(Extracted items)
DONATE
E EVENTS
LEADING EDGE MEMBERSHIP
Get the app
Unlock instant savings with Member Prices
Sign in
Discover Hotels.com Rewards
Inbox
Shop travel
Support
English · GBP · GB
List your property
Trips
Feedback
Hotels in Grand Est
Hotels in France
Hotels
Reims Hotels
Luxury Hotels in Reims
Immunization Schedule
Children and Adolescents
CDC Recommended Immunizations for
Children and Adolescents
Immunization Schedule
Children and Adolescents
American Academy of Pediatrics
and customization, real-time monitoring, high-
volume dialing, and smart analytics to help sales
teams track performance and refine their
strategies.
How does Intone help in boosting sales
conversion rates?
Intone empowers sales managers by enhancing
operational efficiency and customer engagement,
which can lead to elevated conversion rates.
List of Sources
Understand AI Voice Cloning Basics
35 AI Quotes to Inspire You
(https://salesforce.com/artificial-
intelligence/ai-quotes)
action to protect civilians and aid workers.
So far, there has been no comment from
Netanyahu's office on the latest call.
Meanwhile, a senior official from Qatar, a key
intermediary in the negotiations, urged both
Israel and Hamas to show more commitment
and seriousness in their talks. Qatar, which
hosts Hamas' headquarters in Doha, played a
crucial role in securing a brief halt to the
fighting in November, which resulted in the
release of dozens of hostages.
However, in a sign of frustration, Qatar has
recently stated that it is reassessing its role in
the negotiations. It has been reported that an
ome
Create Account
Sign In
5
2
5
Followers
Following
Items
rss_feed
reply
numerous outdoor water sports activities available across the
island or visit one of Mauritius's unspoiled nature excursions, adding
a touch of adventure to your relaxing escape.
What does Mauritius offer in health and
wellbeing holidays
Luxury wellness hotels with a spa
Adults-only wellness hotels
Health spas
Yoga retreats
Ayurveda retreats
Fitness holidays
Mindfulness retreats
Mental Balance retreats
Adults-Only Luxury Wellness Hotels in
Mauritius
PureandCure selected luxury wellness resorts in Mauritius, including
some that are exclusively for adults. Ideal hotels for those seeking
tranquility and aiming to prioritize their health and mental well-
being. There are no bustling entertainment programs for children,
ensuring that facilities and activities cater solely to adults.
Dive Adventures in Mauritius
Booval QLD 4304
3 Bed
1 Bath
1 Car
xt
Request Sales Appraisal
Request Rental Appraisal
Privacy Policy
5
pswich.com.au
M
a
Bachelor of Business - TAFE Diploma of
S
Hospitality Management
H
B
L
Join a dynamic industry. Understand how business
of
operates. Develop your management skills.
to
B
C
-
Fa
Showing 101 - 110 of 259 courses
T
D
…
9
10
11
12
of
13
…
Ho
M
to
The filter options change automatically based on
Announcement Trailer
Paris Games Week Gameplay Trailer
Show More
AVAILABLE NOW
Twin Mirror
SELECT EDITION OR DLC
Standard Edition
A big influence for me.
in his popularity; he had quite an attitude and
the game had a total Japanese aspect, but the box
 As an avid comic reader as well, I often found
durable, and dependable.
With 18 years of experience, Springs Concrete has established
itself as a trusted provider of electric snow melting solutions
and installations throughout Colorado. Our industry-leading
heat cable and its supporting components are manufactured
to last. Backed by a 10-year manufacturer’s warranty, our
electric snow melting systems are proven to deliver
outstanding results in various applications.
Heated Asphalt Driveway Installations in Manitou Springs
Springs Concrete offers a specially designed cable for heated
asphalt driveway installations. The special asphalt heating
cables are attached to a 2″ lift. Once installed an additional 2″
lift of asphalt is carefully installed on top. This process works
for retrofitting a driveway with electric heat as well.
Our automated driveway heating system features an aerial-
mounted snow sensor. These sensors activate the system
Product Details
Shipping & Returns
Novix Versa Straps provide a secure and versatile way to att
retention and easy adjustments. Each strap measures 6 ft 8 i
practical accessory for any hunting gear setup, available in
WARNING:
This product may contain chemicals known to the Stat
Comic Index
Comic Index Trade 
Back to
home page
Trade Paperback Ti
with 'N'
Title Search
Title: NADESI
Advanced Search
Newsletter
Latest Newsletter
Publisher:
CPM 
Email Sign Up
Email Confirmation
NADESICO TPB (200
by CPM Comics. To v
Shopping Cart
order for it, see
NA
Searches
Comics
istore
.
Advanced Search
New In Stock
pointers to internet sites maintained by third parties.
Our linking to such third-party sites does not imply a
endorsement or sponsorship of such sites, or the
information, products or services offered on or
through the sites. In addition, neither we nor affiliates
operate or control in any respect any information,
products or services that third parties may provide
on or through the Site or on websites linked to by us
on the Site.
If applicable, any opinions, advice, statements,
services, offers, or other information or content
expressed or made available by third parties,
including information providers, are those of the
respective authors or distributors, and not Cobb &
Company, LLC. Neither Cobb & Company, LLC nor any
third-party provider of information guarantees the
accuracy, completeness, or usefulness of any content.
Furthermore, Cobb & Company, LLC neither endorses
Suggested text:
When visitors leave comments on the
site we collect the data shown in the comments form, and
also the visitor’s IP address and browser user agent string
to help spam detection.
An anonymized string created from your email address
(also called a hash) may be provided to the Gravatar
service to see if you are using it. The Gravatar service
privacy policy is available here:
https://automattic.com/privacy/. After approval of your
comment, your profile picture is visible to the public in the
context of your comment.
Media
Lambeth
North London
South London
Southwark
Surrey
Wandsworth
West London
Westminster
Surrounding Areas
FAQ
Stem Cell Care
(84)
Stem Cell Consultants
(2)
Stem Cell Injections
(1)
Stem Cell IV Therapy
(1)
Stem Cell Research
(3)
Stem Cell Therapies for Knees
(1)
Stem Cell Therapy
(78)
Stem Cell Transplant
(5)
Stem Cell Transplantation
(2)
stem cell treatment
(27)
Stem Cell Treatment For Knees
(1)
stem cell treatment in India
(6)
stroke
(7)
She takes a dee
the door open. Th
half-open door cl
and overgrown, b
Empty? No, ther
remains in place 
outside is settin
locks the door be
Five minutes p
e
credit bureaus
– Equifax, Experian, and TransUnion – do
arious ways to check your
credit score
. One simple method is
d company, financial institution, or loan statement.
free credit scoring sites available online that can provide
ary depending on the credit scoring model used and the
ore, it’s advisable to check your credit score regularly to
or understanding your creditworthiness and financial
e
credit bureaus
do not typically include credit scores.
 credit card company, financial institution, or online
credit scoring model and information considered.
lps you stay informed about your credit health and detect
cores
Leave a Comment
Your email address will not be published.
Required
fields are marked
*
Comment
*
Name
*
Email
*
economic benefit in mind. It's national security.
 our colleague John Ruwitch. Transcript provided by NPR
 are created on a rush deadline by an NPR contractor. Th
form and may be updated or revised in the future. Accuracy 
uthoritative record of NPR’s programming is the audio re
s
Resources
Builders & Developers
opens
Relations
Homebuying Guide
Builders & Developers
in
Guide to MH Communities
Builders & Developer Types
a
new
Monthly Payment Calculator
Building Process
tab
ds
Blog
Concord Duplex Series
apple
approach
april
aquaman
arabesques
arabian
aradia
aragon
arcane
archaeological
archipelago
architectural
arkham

▶ **EXERCISE DESCRIPTION**: Output the lines as a numbered list, starting with the first line of the items above and going on through the line containing "island or visit", both included. Leave out any blank lines.

▶ **OUTPUT FOR THIS EXERCISE**:
1. DONATE
2. E EVENTS
3. LEADING EDGE MEMBERSHIP
4. Get the app
5. Unlock instant savings with Member Prices
6. Sign in
7. Discover Hotels.com Rewards
8. Inbox
9. Shop travel
10. Support
11. English · GBP · GB
12. List your property
13. Trips
14. Feedback
15. Hotels in Grand Est
16. Hotels in France
17. Hotels
18. Reims Hotels
19. Luxury Hotels in Reims
20. Immunization Schedule
21. Children and Adolescents
22. CDC Recommended Immunizations for
23. Children and Adolescents
24. Immunization Schedule
25. Children and Adolescents
26. American Academy of Pediatrics
27. and customization, real-time monitoring, high-
28. volume dialing, and smart analytics to help sales
29. teams track performance and refine their
30. strategies.
31. How does Intone help in boosting sales
32. conversion rates?
33. Intone empowers sales managers by enhancing
34. operational efficiency and customer engagement,
35. which can lead to elevated conversion rates.
36. List of Sources
37. Understand AI Voice Cloning Basics
38. 35 AI Quotes to Inspire You
39. (https://salesforce.com/artificial-
40. intelligence/ai-quotes)
41. action to protect civilians and aid workers.
42. So far, there has been no comment from
43. Netanyahu's office on the latest call.
44. Meanwhile, a senior official from Qatar, a key
45. intermediary in the negotiations, urged both
46. Israel and Hamas to show more commitment
47. and seriousness in their talks. Qatar, which
48. hosts Hamas' headquarters in Doha, played a
49. crucial role in securing a brief halt to the
50. fighting in November, which resulted in the
51. release of dozens of hostages.
52. However, in a sign of frustration, Qatar has
53. recently stated that it is reassessing its role in
54. the negotiations. It has been reported that an
55. ome
56. Create Account
57. Sign In
58. 5
59. 2
60. 5
61. Followers
62. Following
63. Items
64. rss_feed
65. reply
66. numerous outdoor water sports activities available across the
67. island or visit one of Mauritius's unspoiled nature excursions, adding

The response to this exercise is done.